> [Text excerpt]

Government-funded schools evolved from a broader system of public education that couldn't provide what students needed.
Jose Luis Magana/Associated Press

Education Secretary Betsy DeVos recently proposed a “new definition” of public education. Speaking at the annual meeting of the Education Writers Association, DeVos challenged reporters to “rethink the definition of public education.”

“Today, it’s often defined as one type of school, funded by taxpayers, controlled by government,” she said. “But if every student is part of ‘the public,’ then every way and every place a student learns is ultimately of benefit to ‘the public.’ That should be the new definition of public education.”

While this sounds reasonable, even enlightened, on its face, those familiar with the history of American education know all too well that DeVos’s new idea is actually a very old one — one Americans rejected two centuries ago for a simple reason: It didn’t work.

Viewed through that lens, DeVos’s plan is not an innovation, but rather a step backward into the dysfunctional ideas out of which our current public-school system evolved.

DeVos’s “new definition” is exactly how American elites thought about public education in the first half of the 19th century. Cities such as Philadelphia and New York cobbled together funding from a range of sources to make schools available for every child, no matter how much money the child’s family had. In northern cities, reformers created schools for white children and separate “African” schools for black people. They welcomed boys and girls, and though their schools were heavily flavored by Protestantism, they welcomed children of all faiths, at least in theory. They did not rely only on taxpayers to fund these schools, nor did they insist on government control.

> [Requirement 1]
In the excerpt on Betsy DeVos and public education, rewrite the part from "While this sounds" to "public-school system evolved.", putting "some two hundred years ago" in place of "two centuries ago".
> [Requirement 2]
Pick up the excerpt on Betsy DeVos and public education after its last sentence and continue it.

> [Material provided]
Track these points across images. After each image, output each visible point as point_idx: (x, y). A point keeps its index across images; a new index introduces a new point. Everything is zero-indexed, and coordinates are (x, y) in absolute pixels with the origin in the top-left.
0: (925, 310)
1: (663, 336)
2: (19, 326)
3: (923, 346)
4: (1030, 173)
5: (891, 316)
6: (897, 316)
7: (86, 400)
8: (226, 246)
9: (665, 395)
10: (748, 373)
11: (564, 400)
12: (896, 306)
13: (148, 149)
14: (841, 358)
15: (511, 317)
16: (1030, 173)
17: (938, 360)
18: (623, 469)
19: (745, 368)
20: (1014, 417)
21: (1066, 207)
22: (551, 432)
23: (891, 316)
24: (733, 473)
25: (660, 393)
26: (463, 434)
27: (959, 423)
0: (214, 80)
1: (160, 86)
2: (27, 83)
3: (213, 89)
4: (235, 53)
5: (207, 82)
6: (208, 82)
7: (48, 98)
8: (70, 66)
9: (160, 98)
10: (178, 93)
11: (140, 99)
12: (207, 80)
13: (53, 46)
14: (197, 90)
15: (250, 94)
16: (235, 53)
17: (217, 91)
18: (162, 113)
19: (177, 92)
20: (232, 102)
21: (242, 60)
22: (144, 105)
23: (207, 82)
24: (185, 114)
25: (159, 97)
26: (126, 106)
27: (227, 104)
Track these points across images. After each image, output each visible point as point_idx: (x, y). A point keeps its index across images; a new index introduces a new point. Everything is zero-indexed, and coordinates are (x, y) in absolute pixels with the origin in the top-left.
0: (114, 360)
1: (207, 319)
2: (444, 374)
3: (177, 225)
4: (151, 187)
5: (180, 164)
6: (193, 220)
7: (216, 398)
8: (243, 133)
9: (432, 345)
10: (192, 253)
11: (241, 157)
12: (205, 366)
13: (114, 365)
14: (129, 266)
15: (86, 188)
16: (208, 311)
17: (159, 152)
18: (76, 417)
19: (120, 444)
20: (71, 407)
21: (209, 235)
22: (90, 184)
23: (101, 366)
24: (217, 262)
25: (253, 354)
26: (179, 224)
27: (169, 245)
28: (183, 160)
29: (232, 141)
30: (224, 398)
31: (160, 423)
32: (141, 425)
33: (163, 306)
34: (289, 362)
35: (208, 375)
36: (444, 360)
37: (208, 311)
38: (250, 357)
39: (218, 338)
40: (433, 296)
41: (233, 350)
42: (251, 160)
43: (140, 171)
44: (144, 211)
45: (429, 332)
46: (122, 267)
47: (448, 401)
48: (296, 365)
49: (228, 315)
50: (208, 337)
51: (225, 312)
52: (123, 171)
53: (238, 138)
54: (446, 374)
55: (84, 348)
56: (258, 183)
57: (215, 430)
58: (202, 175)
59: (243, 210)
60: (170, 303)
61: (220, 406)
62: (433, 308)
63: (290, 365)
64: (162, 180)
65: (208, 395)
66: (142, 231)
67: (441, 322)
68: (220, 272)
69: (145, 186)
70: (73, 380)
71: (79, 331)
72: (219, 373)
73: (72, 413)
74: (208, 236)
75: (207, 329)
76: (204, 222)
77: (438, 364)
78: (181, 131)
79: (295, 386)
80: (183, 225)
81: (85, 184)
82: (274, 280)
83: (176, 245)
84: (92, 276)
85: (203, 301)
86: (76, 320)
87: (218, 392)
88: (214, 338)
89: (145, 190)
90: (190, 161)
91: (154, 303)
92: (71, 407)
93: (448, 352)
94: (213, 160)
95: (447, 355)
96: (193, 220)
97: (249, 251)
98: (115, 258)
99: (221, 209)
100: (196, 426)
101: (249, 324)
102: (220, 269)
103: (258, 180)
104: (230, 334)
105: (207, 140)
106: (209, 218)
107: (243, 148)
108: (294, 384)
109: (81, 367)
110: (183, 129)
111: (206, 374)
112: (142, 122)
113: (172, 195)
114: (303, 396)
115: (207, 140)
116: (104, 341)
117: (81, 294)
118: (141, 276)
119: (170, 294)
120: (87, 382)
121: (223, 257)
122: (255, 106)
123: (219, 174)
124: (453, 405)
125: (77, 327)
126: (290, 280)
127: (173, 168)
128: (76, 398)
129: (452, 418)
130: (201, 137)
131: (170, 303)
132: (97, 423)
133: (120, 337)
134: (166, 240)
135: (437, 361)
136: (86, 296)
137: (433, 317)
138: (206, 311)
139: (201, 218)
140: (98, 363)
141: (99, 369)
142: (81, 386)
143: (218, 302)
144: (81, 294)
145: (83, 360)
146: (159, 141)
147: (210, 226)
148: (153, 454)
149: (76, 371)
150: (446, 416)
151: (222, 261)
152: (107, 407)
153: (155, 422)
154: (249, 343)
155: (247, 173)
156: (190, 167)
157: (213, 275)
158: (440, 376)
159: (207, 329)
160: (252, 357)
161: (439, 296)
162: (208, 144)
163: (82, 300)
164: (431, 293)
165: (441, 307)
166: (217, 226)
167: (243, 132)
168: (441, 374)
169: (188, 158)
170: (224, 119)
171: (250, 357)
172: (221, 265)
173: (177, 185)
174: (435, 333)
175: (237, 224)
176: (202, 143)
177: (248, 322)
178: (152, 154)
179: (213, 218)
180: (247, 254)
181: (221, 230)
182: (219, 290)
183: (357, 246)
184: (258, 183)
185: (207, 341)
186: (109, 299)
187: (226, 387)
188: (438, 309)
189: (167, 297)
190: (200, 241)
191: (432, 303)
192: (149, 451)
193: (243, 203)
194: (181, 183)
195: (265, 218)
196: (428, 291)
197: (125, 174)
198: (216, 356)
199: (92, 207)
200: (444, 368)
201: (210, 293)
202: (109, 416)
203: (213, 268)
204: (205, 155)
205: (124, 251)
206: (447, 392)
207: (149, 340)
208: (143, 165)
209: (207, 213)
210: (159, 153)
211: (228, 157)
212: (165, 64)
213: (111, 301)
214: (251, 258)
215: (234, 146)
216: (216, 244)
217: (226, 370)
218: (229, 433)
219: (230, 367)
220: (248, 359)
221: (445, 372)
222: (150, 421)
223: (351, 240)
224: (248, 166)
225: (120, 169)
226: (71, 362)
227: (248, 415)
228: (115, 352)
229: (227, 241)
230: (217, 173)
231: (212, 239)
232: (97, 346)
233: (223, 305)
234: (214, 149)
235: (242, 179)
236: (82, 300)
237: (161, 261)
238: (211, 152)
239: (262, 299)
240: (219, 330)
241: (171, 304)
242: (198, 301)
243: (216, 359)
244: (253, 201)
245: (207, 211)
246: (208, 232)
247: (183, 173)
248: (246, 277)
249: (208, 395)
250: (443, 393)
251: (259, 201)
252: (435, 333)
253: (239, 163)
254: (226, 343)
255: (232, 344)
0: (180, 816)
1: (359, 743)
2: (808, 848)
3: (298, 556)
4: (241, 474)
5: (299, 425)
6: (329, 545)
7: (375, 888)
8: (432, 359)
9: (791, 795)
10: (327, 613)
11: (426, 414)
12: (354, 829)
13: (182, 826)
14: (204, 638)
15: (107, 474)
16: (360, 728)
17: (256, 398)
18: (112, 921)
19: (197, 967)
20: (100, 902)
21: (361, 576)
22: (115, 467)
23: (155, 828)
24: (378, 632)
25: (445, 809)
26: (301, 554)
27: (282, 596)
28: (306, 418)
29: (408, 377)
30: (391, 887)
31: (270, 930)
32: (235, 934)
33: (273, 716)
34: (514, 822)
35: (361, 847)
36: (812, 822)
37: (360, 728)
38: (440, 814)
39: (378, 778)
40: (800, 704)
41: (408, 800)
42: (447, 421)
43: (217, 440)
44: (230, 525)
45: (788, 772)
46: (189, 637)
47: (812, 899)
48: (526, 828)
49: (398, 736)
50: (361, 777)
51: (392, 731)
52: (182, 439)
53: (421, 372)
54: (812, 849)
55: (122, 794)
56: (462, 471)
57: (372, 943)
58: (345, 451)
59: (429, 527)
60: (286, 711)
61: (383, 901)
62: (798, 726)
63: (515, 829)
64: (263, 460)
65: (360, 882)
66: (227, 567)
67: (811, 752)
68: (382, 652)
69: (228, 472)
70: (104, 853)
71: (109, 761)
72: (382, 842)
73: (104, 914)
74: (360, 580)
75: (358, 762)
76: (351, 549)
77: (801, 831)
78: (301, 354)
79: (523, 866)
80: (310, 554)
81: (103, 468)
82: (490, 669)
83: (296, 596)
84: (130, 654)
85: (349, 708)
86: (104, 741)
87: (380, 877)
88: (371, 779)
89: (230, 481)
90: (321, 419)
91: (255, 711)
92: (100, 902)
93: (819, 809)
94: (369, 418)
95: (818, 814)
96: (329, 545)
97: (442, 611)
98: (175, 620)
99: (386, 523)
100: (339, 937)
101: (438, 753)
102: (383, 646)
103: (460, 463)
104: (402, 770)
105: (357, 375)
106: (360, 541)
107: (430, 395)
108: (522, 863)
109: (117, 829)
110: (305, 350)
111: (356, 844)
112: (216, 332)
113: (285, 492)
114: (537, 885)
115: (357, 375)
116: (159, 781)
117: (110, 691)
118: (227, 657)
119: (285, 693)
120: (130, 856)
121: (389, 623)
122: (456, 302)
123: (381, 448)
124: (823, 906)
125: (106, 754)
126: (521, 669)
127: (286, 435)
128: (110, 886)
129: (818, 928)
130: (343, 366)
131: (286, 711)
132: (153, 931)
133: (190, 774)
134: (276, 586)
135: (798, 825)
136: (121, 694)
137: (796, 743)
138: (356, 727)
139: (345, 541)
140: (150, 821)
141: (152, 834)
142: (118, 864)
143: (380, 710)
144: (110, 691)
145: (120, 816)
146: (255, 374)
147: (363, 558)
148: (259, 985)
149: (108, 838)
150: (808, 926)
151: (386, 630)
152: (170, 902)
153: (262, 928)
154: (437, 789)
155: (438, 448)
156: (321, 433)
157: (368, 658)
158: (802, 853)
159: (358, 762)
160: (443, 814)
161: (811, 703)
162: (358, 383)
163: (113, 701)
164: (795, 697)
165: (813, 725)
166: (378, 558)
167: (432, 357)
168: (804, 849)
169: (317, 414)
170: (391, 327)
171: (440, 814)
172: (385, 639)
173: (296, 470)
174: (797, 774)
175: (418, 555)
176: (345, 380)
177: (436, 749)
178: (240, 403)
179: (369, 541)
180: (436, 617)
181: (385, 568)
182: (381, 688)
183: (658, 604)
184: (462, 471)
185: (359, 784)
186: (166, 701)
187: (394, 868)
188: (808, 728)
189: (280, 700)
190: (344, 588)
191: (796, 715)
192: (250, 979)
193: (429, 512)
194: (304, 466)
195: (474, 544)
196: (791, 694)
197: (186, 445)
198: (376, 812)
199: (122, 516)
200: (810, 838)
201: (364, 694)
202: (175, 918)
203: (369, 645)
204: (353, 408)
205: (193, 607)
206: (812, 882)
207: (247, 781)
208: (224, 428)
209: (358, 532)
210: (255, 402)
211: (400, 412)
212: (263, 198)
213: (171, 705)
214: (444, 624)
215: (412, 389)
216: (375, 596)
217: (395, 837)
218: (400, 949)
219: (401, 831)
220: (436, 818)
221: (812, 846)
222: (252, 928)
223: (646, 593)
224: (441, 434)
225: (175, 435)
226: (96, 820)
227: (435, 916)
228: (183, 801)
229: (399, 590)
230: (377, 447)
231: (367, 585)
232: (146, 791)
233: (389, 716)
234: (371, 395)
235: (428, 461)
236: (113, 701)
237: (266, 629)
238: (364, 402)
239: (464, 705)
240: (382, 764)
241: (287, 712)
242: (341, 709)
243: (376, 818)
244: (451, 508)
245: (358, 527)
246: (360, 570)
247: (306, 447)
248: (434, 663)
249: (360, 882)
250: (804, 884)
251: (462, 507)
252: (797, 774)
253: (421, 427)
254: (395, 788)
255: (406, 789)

> [Answer 1]
While this sounds reasonable, even enlightened, on its face, those familiar with the history of American education know all too well that DeVos’s new idea is actually a very old one — one Americans rejected some two hundred years ago for a simple reason: It didn’t work.

Viewed through that lens, DeVos’s plan is not an innovation, but rather a step backward into the dysfunctional ideas out of which our current public-school system evolved.

> [Answer 2]
Instead, the first generation of education leaders begged and borrowed from governments and private philanthropists to create schools for all, believing their project was of benefit to the American public. Back then, a public school was simply one that served the public; the funding usually came from a blend of public and private sources, and the schools themselves were usually run by churches and private charitable organizations, not government agencies. Nevertheless, as one involved New Yorker wrote in 1825, these public/private schools were decidedly “a scheme for the public good.”

The problem was that the funding was never enough. As that same New York reformer concluded in 1825, too often these schools had “inadequate means, and [were] managed by incompetent hands.” As a result, reformers fought for decades to create our current system of public-school funding and control.

Unlike us, America’s first generation of urban school reformers can be forgiven for thinking DeVos’s plan for funding and operating schools might have worked. That belief found supporters across the country, not only in northern cities such as New York and Philadelphia. In Savannah, Ga., for instance, a group of “several philanthropic ladies” got together in 1816 to establish “an institution which should gratuitously dispense the rudiments of instructions to that portion of the poor, who . . . would, without its aid, still remain in ignorance and advance in vice.”

To these reformers in Savannah, there was no doubt that their school operated for the public good, even though it was only intended for white children. It would create better citizens and prevent crime. It would improve the lives of the poor and the civic atmosphere of their city. Back then, cities had no experience with fully tax-funded, government-run schools, so it seemed entirely natural to pay for such public schools with both public and private funding. In Savannah, that meant the individual contributions of the wealthy ladies, bolstered by a grant of land from the state legislature.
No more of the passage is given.